Since Kyrgyzstan attained independence in 1991, the energy sector has been in a state of continuous deterioration as a result of lack of investments, poor operational management, nepotism and clientelism, non-feasibility and lack of capacity. These deeply entrenched structural issues have underpinned the sector’s vulnerability and imperil a reliable and effective supply of energy to the Kyrgyz population, leading to frequent bottlenecks and power outages especially during winter months. This predicament is aggravated by a growing demand for energy, as most residential consumers, who are unable to afford imported coal, have switched to electricity for heating and cooking. This has made electricity one of the most important and vital commodities in Kyrgyzstan.
In recent years Kyrgyzstan has been subject to serious energy crisis. The energy sector’s structural deficits, when coupled with cycles of poor hydrology and changes in precipitation, can easily lead to widespread power outages with serious consequences for the local population and economy. This was already the case in the winters 2009/2010 and 2014/2015 when large parts of the Kyrgyz populations were deprived of access to electricity for hot water, lighting and heating. The World Bank estimates that power shortages such these translate into of economic losses worth US$300 million or 4.2 percent of national Gross Domestic Product (GDP). Failure to improve the reliability of energy supply in near future will likely lead to mass protests and government upheavals, as was the case in 2010.

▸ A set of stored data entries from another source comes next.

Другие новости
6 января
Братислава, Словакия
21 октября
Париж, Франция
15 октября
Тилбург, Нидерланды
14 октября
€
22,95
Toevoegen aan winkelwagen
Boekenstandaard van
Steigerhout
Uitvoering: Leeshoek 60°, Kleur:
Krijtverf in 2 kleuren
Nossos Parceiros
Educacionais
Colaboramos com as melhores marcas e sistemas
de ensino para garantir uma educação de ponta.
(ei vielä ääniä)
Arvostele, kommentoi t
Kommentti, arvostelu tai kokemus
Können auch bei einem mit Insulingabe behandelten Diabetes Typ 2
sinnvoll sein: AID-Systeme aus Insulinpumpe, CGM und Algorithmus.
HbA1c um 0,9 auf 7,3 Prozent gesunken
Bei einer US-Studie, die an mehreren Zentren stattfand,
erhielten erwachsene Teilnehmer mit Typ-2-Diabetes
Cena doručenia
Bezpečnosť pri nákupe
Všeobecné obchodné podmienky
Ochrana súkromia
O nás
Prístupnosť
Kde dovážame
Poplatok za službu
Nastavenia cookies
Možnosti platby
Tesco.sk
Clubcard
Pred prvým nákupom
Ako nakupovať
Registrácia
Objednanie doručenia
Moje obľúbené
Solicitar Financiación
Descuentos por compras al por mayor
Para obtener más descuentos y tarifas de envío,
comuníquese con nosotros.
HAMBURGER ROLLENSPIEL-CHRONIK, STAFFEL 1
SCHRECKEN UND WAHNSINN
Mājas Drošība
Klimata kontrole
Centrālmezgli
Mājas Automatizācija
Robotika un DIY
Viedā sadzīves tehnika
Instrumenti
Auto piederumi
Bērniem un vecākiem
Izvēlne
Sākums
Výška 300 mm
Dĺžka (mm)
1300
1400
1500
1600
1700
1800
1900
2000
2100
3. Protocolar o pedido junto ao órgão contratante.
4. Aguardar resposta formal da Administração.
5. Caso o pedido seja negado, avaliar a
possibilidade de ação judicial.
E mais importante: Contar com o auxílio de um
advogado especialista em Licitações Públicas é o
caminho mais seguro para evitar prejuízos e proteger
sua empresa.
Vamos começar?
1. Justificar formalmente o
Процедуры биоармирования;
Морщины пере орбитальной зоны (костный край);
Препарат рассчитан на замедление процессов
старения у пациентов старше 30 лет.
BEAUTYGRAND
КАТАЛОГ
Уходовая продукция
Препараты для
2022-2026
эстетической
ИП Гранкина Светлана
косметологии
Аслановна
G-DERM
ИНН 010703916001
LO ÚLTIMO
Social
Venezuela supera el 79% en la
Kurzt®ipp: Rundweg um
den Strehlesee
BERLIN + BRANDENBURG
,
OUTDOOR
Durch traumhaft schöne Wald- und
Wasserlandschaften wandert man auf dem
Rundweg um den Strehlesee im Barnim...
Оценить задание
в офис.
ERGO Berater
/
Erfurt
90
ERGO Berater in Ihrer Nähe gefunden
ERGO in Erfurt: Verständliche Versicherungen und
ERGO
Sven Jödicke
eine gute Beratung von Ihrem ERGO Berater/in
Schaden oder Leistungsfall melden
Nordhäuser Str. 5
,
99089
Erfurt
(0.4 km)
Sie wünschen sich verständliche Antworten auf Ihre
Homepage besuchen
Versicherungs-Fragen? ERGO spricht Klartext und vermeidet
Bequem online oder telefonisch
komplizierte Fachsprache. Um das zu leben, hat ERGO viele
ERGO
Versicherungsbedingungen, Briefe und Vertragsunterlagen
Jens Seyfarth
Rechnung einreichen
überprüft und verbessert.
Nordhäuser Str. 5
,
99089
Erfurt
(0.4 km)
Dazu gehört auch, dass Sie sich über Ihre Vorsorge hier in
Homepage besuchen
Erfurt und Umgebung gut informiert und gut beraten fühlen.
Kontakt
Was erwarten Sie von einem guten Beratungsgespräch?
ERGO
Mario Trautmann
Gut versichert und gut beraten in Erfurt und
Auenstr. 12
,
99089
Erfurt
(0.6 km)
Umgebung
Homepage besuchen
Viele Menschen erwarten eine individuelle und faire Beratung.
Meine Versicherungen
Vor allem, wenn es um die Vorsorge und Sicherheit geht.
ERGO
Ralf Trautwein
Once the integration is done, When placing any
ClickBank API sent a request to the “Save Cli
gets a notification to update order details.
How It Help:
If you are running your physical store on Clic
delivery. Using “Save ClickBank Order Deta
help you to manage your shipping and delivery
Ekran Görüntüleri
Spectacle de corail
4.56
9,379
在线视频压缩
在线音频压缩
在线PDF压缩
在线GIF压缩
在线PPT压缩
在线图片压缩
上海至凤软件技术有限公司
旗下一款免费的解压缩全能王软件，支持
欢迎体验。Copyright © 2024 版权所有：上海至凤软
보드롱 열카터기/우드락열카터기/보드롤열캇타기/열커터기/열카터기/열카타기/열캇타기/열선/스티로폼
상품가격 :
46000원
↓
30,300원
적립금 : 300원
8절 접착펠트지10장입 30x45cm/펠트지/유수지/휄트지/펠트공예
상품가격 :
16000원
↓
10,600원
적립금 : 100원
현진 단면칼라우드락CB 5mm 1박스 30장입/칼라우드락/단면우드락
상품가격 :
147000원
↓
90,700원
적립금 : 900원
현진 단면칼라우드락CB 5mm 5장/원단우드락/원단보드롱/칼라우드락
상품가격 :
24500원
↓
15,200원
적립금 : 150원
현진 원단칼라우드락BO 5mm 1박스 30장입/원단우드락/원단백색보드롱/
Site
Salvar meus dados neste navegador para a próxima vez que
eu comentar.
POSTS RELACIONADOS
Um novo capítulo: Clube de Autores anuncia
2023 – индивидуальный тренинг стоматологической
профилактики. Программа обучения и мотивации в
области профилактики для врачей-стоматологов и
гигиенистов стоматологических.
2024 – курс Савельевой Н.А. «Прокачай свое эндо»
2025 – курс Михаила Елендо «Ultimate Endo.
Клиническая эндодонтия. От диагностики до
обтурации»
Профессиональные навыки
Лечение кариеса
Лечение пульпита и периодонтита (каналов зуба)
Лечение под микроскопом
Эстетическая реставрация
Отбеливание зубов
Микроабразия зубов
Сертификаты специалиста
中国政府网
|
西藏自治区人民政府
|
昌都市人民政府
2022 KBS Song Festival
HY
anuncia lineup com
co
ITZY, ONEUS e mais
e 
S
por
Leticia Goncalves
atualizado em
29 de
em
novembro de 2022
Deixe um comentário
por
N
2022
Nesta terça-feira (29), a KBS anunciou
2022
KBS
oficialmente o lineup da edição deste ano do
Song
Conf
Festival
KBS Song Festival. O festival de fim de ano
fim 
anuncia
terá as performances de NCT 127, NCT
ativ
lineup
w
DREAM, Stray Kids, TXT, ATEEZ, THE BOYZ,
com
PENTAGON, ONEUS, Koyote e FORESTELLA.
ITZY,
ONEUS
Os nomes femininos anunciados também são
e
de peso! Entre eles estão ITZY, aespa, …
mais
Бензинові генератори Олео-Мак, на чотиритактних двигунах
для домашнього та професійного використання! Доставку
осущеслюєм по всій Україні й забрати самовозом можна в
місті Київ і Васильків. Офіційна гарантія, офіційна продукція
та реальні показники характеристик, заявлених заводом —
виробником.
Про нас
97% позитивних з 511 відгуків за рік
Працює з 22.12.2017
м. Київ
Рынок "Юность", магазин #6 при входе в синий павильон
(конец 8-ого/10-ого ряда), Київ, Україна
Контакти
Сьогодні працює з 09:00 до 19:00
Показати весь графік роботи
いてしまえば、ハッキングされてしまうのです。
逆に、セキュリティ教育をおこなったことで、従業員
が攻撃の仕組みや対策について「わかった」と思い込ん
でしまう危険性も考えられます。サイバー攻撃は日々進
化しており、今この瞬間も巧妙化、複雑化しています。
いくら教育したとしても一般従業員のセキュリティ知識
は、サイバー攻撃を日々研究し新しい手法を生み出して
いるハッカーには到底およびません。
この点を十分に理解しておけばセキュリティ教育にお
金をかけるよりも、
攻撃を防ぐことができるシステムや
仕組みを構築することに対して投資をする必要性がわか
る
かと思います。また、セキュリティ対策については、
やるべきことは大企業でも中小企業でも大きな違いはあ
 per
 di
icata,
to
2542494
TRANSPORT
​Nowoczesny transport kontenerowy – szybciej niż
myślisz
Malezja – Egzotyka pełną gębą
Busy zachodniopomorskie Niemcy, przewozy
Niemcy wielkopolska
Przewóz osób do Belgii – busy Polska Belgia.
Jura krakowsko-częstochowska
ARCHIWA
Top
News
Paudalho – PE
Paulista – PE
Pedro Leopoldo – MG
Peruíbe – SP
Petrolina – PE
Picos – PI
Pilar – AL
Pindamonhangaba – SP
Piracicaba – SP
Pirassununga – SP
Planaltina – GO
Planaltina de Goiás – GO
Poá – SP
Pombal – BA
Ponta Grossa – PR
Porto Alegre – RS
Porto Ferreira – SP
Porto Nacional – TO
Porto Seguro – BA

Unison supports the Kyrgyz government in its renewable energy, energy efficiency and governance efforts to ensure that marginalized groups of Kyrgyz society (such as rural families and low-income households) receive continuous and reliable access to energy for their daily needs. Unison’s energy activities includes the provision of grants and loans to precipitate renewable energy marketization, strengthening of the legislative and regulatory framework to pave way for innovation and green entrepreneurialism, implementation of pilot projects to demonstrate the various possibilities to combine modern technologies with local traditions, and increasing awareness and literacy among local energy consumers.